- Your instructions
In the passage on Lysander, write out the text from "As Lysander was" up to and including "had to withdraw.", switching "fleet" to "navy".

- Exercise text
From Gythium on the southern shore of the Peloponnese, Lysander set out with 30 triremes. He sailed to Rhodes, where he collected some more ships, and made his way to Cos, Miletus, Chios, gathering ships, until he finally arrived at Ephesus, which he turned into the Peloponnesian League's main naval base for the Aegean. His arrival was shortly followed by that of Cyrus, young son of the Persian king Darius, who had been appointed by his father as governor of the provinces of Asia Minor in response to an earlier Spartan embassy requesting increased aid in the war against Athens. Lysander promptly went to meet Cyrus at his headquarters in nearby Sardis, and with calculated deference made a deep impression on the young prince, developing with him a close friendship that was to have a decisive effect in the course of the war. Cyrus began funding Sparta's war effort on a large scale, and was encouraged to increase the pay of Lysander's crews from three to four obols, increasing their morale and Lysander's popularity among them. Once back in Ephesus, Lysander summoned a conference of influential oligarchs from all over the Greek cities in the Aegean, encouraged them to organize into political clubs (hetaireiai), and promised to put them in power in their respective cities in the event of Athens' defeat. In doing so, Lysander created in effect a network of clients who were loyal to him personally and contributed to Sparta's war effort with increased eagerness.

As Lysander was fitting out his vessels at Ephesus, an Athenian fleet roughly the size of his own, led by the famous Alcibiades, set up anchor at the nearby port of Notium. At first, the Spartan was content to refuse battle and let his higher wages, funded by Cyrus, encourage desertions among the enemy crews. Eventually, however, one of the Athenian officers, despite orders to stay put, was drawn into a fight with an advance party of Peloponnesian ships. Lysander gave a timely order for his entire fleet to advance, and drove off the intruder before they had properly deployed for battle, inflicting modest losses. Alcibiades, who had been away on urgent business, returned upon hearing of this setback and again offered battle off Ephesus, but Lysander once more refused, and the Athenians had to withdraw.

- Recorded data

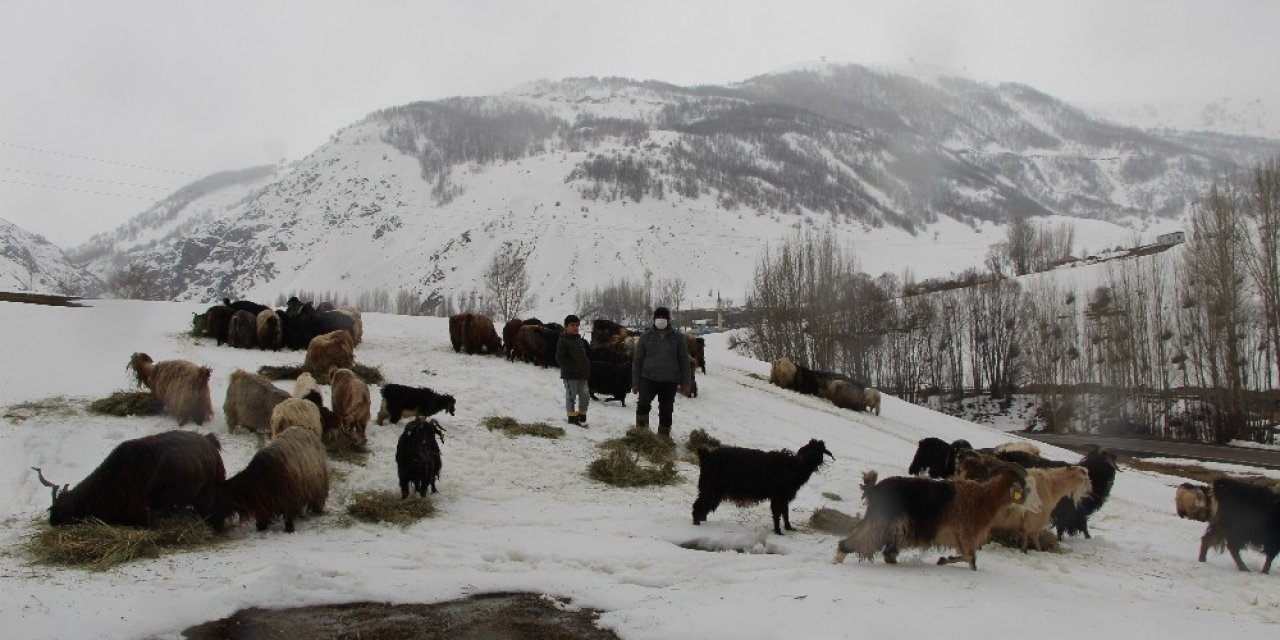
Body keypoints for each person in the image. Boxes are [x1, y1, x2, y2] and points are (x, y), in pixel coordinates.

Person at [631, 306, 691, 440]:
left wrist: (686, 382)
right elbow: (637, 360)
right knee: (643, 404)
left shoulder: (678, 338)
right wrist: (635, 382)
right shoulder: (646, 337)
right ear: (654, 319)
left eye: (664, 317)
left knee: (666, 409)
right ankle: (641, 433)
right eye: (659, 317)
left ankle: (663, 437)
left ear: (669, 320)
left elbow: (684, 361)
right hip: (648, 378)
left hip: (669, 381)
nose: (661, 320)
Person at [556, 314, 591, 426]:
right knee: (571, 396)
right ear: (566, 327)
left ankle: (582, 414)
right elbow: (560, 359)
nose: (575, 327)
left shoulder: (580, 340)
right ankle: (571, 417)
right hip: (570, 375)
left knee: (585, 396)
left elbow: (584, 356)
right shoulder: (563, 341)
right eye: (572, 325)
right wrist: (574, 369)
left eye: (577, 325)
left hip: (583, 375)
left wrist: (586, 367)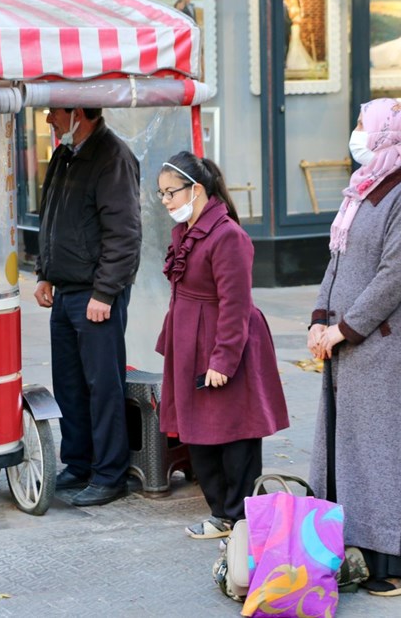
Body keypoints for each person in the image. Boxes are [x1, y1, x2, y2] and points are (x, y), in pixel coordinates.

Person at [306, 98, 401, 597]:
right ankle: (365, 548)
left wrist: (345, 328)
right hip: (351, 345)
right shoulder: (363, 190)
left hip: (390, 350)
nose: (354, 133)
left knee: (391, 452)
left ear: (386, 134)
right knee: (357, 453)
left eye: (360, 125)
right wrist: (319, 319)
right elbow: (338, 259)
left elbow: (395, 276)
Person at [155, 152, 289, 539]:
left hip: (224, 341)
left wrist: (224, 360)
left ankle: (238, 517)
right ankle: (221, 514)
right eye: (161, 194)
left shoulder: (228, 235)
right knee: (196, 428)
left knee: (235, 430)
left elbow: (236, 304)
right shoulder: (185, 230)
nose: (165, 202)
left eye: (171, 193)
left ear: (196, 190)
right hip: (191, 340)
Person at [35, 107, 141, 507]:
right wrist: (45, 272)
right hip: (67, 289)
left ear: (80, 112)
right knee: (69, 384)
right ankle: (79, 462)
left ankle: (110, 475)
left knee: (103, 385)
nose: (48, 119)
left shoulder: (112, 156)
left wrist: (105, 292)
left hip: (96, 294)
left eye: (54, 111)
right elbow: (51, 218)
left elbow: (125, 234)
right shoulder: (66, 154)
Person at [284, 0, 316, 72]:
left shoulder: (295, 9)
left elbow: (292, 17)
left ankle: (295, 61)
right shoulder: (292, 8)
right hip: (293, 26)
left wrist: (292, 18)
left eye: (293, 1)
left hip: (295, 27)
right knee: (294, 43)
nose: (291, 1)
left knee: (295, 42)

- Solution to the exercise
As Lysander was fitting out his vessels at Ephesus, an Athenian navy roughly the size of his own, led by the famous Alcibiades, set up anchor at the nearby port of Notium. At first, the Spartan was content to refuse battle and let his higher wages, funded by Cyrus, encourage desertions among the enemy crews. Eventually, however, one of the Athenian officers, despite orders to stay put, was drawn into a fight with an advance party of Peloponnesian ships. Lysander gave a timely order for his entire navy to advance, and drove off the intruder before they had properly deployed for battle, inflicting modest losses. Alcibiades, who had been away on urgent business, returned upon hearing of this setback and again offered battle off Ephesus, but Lysander once more refused, and the Athenians had to withdraw.